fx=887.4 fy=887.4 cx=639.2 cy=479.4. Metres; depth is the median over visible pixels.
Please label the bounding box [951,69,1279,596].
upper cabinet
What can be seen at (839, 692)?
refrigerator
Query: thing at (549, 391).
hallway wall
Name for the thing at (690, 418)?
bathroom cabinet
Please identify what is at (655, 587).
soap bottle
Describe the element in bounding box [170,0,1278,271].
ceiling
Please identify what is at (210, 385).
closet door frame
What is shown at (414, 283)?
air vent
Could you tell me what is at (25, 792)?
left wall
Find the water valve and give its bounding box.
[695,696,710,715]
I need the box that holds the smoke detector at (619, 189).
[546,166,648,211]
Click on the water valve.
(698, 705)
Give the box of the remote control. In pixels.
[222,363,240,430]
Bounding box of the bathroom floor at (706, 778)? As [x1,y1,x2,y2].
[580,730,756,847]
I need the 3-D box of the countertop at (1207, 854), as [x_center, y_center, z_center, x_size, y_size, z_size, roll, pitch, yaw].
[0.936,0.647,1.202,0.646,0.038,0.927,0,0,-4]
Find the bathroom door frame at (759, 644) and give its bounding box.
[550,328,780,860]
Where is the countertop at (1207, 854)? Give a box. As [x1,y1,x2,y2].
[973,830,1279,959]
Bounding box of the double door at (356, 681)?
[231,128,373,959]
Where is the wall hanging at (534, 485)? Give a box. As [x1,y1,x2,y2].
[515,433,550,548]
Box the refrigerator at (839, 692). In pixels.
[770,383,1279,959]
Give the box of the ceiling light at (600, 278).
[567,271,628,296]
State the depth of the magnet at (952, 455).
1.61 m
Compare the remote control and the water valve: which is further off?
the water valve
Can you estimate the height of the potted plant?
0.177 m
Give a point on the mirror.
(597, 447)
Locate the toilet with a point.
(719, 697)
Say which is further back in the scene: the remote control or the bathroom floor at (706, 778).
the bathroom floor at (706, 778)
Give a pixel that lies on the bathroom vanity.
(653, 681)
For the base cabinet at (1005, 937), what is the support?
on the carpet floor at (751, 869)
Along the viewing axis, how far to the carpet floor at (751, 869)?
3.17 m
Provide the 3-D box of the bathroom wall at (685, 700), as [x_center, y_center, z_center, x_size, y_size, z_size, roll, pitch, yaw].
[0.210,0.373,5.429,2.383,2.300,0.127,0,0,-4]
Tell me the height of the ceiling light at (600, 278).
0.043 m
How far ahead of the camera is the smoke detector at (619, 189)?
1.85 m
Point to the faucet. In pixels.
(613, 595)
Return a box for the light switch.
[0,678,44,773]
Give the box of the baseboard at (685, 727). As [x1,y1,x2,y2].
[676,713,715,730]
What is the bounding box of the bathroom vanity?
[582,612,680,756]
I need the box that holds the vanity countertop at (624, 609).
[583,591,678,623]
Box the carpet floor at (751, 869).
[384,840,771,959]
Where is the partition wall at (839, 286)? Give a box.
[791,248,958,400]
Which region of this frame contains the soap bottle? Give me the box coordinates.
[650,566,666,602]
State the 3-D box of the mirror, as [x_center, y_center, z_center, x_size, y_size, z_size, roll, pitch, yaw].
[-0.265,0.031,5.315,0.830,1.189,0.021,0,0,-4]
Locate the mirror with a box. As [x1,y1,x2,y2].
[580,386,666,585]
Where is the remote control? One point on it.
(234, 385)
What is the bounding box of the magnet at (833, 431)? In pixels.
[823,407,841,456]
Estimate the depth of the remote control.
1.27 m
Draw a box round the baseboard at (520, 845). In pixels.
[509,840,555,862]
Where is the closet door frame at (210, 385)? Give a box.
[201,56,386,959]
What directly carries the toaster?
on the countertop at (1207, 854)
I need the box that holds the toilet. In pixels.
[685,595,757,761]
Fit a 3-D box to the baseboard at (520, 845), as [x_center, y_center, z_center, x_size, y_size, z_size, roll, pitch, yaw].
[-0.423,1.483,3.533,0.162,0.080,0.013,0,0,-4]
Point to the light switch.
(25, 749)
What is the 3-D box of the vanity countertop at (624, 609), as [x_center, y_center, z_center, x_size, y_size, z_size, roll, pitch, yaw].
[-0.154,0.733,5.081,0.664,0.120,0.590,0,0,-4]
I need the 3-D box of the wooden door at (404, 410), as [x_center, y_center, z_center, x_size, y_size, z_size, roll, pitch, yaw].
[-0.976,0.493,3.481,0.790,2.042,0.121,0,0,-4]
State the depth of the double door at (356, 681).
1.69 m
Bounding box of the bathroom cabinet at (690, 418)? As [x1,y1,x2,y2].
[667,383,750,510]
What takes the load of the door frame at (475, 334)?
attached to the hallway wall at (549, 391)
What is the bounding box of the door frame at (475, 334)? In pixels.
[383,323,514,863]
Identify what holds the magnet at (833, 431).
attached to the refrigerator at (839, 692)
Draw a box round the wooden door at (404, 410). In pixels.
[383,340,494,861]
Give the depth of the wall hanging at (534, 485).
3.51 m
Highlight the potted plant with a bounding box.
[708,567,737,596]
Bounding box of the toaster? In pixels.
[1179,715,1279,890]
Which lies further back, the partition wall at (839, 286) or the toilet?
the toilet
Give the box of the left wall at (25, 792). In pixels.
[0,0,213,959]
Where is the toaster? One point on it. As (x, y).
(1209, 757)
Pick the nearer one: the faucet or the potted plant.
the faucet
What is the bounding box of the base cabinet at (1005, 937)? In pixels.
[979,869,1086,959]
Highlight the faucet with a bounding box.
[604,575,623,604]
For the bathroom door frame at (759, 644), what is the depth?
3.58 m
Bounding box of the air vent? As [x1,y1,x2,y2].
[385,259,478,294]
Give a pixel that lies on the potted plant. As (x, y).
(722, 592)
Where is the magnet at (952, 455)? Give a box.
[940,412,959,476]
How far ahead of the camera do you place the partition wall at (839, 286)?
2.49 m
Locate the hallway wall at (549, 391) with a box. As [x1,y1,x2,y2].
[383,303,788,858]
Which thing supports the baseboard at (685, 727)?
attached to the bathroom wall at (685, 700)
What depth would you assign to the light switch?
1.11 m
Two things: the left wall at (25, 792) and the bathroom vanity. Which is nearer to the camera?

☆ ☆ ☆ ☆

__Goal of the exercise__:
Please print all the data again exactly as given.

__Response below__:
fx=887.4 fy=887.4 cx=639.2 cy=479.4. Metres; depth is the median over visible pixels.
Please label the bounding box [951,69,1279,596].
upper cabinet
What can be seen at (839, 692)?
refrigerator
Query: thing at (549, 391).
hallway wall
Name for the thing at (690, 418)?
bathroom cabinet
Please identify what is at (655, 587).
soap bottle
Describe the element in bounding box [170,0,1278,271].
ceiling
Please identify what is at (210, 385).
closet door frame
What is shown at (414, 283)?
air vent
Could you tell me what is at (25, 792)?
left wall
Find the water valve and give its bounding box.
[695,696,710,715]
I need the box that holds the smoke detector at (619, 189).
[546,166,648,211]
Click on the water valve.
(698, 705)
Give the box of the remote control. In pixels.
[222,363,240,430]
Bounding box of the bathroom floor at (706, 778)? As [x1,y1,x2,y2].
[580,730,756,847]
I need the 3-D box of the countertop at (1207, 854), as [x_center, y_center, z_center, x_size, y_size, z_size, roll, pitch, yaw].
[0.936,0.647,1.202,0.646,0.038,0.927,0,0,-4]
Find the bathroom door frame at (759, 644) and give its bounding box.
[550,328,780,860]
Where is the countertop at (1207, 854)? Give a box. As [x1,y1,x2,y2].
[973,830,1279,959]
Bounding box of the double door at (356, 681)?
[231,128,373,959]
Where is the wall hanging at (534, 485)? Give a box. As [x1,y1,x2,y2].
[515,433,550,548]
Box the refrigerator at (839, 692). In pixels.
[770,383,1279,959]
Give the box of the ceiling light at (600, 278).
[567,271,628,296]
State the depth of the magnet at (952, 455).
1.61 m
Compare the remote control and the water valve: which is further off?
the water valve
Can you estimate the height of the potted plant?
0.177 m
Give a point on the mirror.
(597, 447)
Locate the toilet with a point.
(719, 697)
Say which is further back in the scene: the remote control or the bathroom floor at (706, 778).
the bathroom floor at (706, 778)
Give a pixel that lies on the bathroom vanity.
(653, 681)
For the base cabinet at (1005, 937), what is the support?
on the carpet floor at (751, 869)
Along the viewing axis, how far to the carpet floor at (751, 869)?
3.17 m
Provide the 3-D box of the bathroom wall at (685, 700), as [x_center, y_center, z_center, x_size, y_size, z_size, roll, pitch, yaw].
[0.210,0.373,5.429,2.383,2.300,0.127,0,0,-4]
Tell me the height of the ceiling light at (600, 278).
0.043 m
How far ahead of the camera is the smoke detector at (619, 189)?
1.85 m
Point to the faucet. In pixels.
(613, 595)
Return a box for the light switch.
[0,678,44,773]
Give the box of the baseboard at (685, 727). As [x1,y1,x2,y2].
[676,713,715,730]
What is the bounding box of the bathroom vanity?
[582,612,680,756]
I need the box that holds the vanity countertop at (624, 609).
[583,591,678,623]
Box the carpet floor at (751, 869).
[384,840,771,959]
Where is the partition wall at (839, 286)? Give a box.
[791,248,958,400]
Which region of this frame contains the soap bottle? Give me the box coordinates.
[650,566,666,602]
State the 3-D box of the mirror, as [x_center, y_center, z_center, x_size, y_size, z_size, roll, pitch, yaw].
[-0.265,0.031,5.315,0.830,1.189,0.021,0,0,-4]
Locate the mirror with a box. As [x1,y1,x2,y2].
[580,386,666,585]
Where is the remote control? One point on it.
(234, 385)
What is the bounding box of the magnet at (833, 431)? In pixels.
[823,407,841,456]
Estimate the depth of the remote control.
1.27 m
Draw a box round the baseboard at (520, 845). In pixels.
[509,840,555,862]
Where is the closet door frame at (210, 385)? Give a box.
[201,56,386,959]
What directly carries the toaster?
on the countertop at (1207, 854)
I need the box that holds the toilet. In pixels.
[685,595,757,761]
Fit a 3-D box to the baseboard at (520, 845), as [x_center, y_center, z_center, x_size, y_size, z_size, roll, pitch, yaw].
[-0.423,1.483,3.533,0.162,0.080,0.013,0,0,-4]
Point to the light switch.
(25, 749)
What is the 3-D box of the vanity countertop at (624, 609), as [x_center, y_center, z_center, x_size, y_size, z_size, roll, pitch, yaw].
[-0.154,0.733,5.081,0.664,0.120,0.590,0,0,-4]
I need the 3-D box of the wooden door at (404, 410), as [x_center, y_center, z_center, x_size, y_size, z_size, roll, pitch, yaw].
[-0.976,0.493,3.481,0.790,2.042,0.121,0,0,-4]
State the depth of the double door at (356, 681).
1.69 m
Bounding box of the bathroom cabinet at (690, 418)? As [x1,y1,x2,y2].
[667,383,750,510]
What takes the load of the door frame at (475, 334)?
attached to the hallway wall at (549, 391)
What is the bounding box of the door frame at (475, 334)? In pixels.
[383,323,514,863]
Identify what holds the magnet at (833, 431).
attached to the refrigerator at (839, 692)
Draw a box round the wooden door at (404, 410). In pixels.
[383,340,494,861]
Give the depth of the wall hanging at (534, 485).
3.51 m
Highlight the potted plant with a bounding box.
[708,567,737,596]
Bounding box of the toaster? In pixels.
[1179,715,1279,890]
Which lies further back, the partition wall at (839, 286) or the toilet?
the toilet
Give the box of the left wall at (25, 792). In pixels.
[0,0,213,959]
Where is the toaster? One point on it. As (x, y).
(1209, 757)
Pick the nearer one: the faucet or the potted plant.
the faucet
What is the bounding box of the base cabinet at (1005, 937)? In pixels.
[979,869,1086,959]
Highlight the faucet with a bounding box.
[604,575,623,604]
For the bathroom door frame at (759, 644), what is the depth?
3.58 m
Bounding box of the air vent? As [x1,y1,x2,y2].
[385,259,478,294]
Give a pixel that lies on the potted plant. As (x, y).
(722, 592)
Where is the magnet at (952, 455)? Give a box.
[940,412,959,476]
How far ahead of the camera do you place the partition wall at (839, 286)?
2.49 m
Locate the hallway wall at (549, 391) with a box. As [x1,y1,x2,y2].
[383,303,788,858]
Which thing supports the baseboard at (685, 727)?
attached to the bathroom wall at (685, 700)
What depth would you assign to the light switch?
1.11 m
Two things: the left wall at (25, 792) and the bathroom vanity. Which is nearer to the camera?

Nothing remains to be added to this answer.